Restructuring and Re-organization of the Iraqi Oil Ministry and State-owned Oil Companies for Maximum Economic Growth and National Development
The first steps towards restructuring and reorganizing the institutions and legislation of the Iraqi oil and gas industry must include taking ownership of resources, allocating acreages to Iraqi Kurdistan and neighbour states, improving the transparency as well as governmental participation and fiscal principles. It is important to provide an institutional framework that governs the operations of the industry, including its functions, structure, powers and funding.
Operations in the upstream of the industry comprise licenses, leases and contracts. Other considerations covered are award processes, right of governmental participation, marginal fields, indigenous companies, termination and revocation of both licenses and leases, matters on fees, rents and royalties and, finally, provisions on Associated Natural Gas.
The legislation in the downstream sector focuses on licensing, refining, marketing and pricing of oil products, transport logistics and facility management companies, pipelines and depots. The operating stocks and Iraq strategic stocks are also necessary.
The needs of the downstream natural gas include both technical and commercial licensing regulations and conditions, as the network, gas supply licenses, transportation pipelines licenses and the whole sale market in addition to the possibility of third party access, customer protection, the pricing regime, public service obligations, competition and market regulation.
The legislation is an amendment to the existing Iraqi Technical Service Contracts (TSC) and Production Sharing Contracts Agreements (PSC) in Iraqi Kurdistan based on the need to create a new fiscal framework that takes various compelling issues into consideration. It needs to capture the full gas value chain for taxation purposes in order to develop a fiscal regime for gas removed from oil and to create thereby a level playing field for all investors in gas and promoting the effective management of costs across the industry, which in turn will maximize the government’s take. Other considerations revolve around the requirement to develop a fiscal system, which responds to changes in price, and to clarify inconsistencies or conflicts in the application of fiscal terms for oil and gas; and, finally, to develop a fiscal rule of general application based on a body of expected fiscal laws.

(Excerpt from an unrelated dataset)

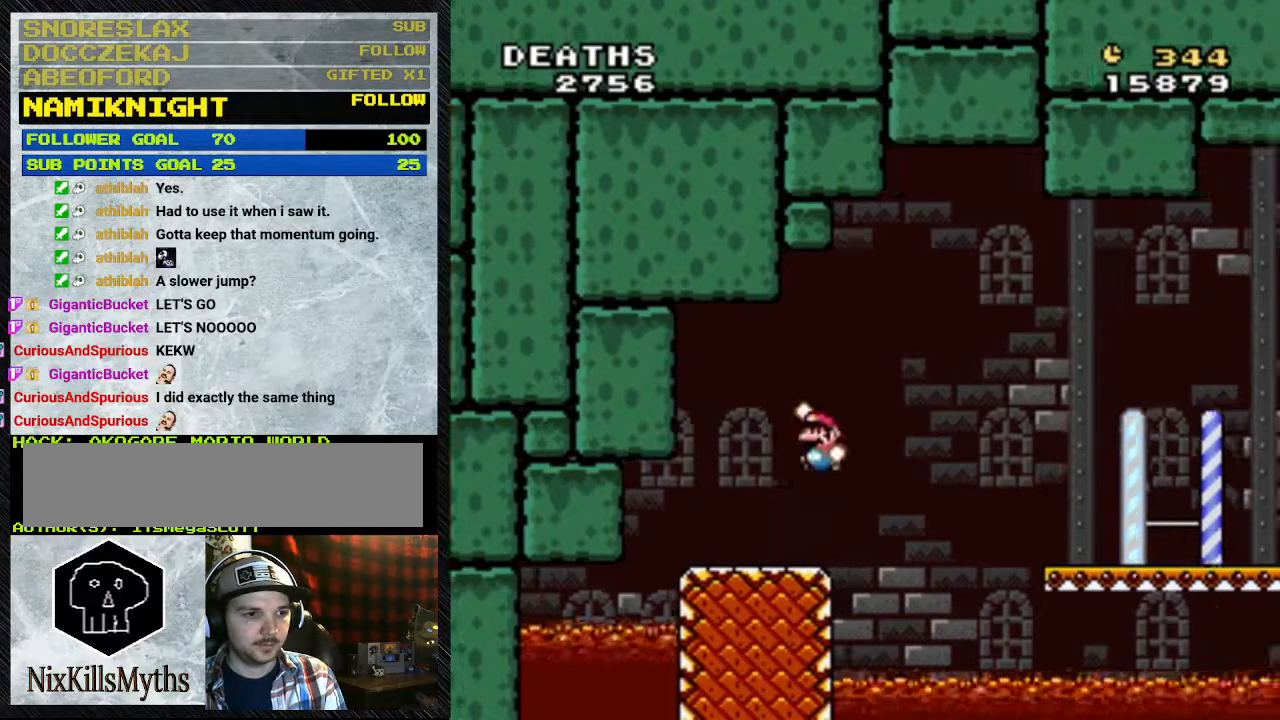
{"buttons": ["Y", "DPAD_RIGHT"], "events": [[200, "B", "up"], [267, "DPAD_LEFT", "up"], [400, "DPAD_RIGHT", "down"]]}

Quality, health, safety and environment are missing elements in Iraq. During the restructuring and reorganization of the institutions the QHSE should take on a major role in working with the aforementioned departments in the Oil Ministry and the operating companies. The obligations of the state and international oil companies towards the state environmental regulations and public rules must be upheld according to the licensees, lessees and contractors considering matters of abandonment, decommissioning and disposal and their funding.
The various actors in the oil and gas production are obligated towards various communities in the oil-producing region of the country, with supporting community development, providing employment opportunities, compensation, infrastructure, protection and management of the environment as essential components.
The Ministry of Oil remains a civil service outfit that is ill-equipped to conceive and enact the required policies for such a complex and sophisticated industry. Hence, there is a strong need for principal and basic interaction between Federal Oil Ministry, existing directorial and state oil companies, Kurdistan Ministry of Energy and Natural Resources, and private sector operatives. This applies also to the reorganization and restructuring of Federal Oil Ministry, existing directorial and state oil companies, Iraqi National Oil Company and Iraqi National Gas Company.